About the site

This site is a personal project to scrape as many news agencies as possible and do sentiment analysis on them to produce a variety of metrics.

The sentiment analysis is performed using NLTK and Vader Sentiment. Vader produces four numbers: positivity, negativity, neutrality, and a compound score which normalizes the other 3 scores.

I actually kind of dislike the compound score because it's very polarized. I calculate a fifth score I call sentiment which is just positivity minus negativity. The result is a bit more gradated than compound, but also closer to the center of the axis [-100, 100].

The website itself (and the database) have seen a bit of migration over the past six months. It started on a Raspberry Pi 4 with a 4 terabyte external hard drive in my bedroom. After I essentially fried the Pi with a memory leak due to never closing Chromium when running it in headless mode through Selenium, I migrated to a desktop PC running headless Arch Linux, and thence to a Basic Droplet from Digital Ocean.

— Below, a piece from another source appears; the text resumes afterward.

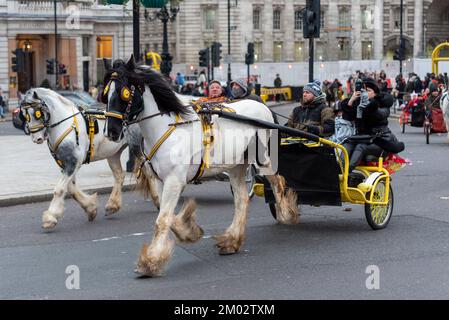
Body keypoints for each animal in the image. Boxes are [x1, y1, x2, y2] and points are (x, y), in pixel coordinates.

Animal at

Right now, the site itself, and the Postgres database, are running on the droplet, while the Spiders are running on that headless Arch PC pointed at the VPS for connecting to the database. This saves me some processing time on the VPS.

The wordclouds are also generated on my local server, and archived there, but pushed via SCP in a crontab to the VPS.

All of the code is available in my repo mas-4/maudlin. Feel free to fork or submit pull requests.

For the time being I'm calling the site Maudlin, but not really doing much with it. The styling is rudimentary because I don't care about it right now.

A Few More Notes

There are some weird quirks with the sentiment.

First, Fox seems more positive I think because it's advertising heavy. I'd like to work on its scraper to eliminate that. But "Click" shows up in its wordcloud specifically because it appears so often within the text of the article with their advertising. (Update 8/11/21, I've mitigated this by adding certain stop words to the wordcloud generator, and I believe fixing the scraper itself)

I've also just flat out seen some scores I disagree with (a cheerful article that gets a bad score is not hard to recognize), but I'll have to dig into the articles more and perhaps investigate tuning the model, if possible.

Also note, neutrality is NOT a score of journalistic neutrality but basically a neutral tone. I imagine it's closer to "percentage of document that are neutral words." The result may seem strange when Breitbart appears at the top for now of neutrality.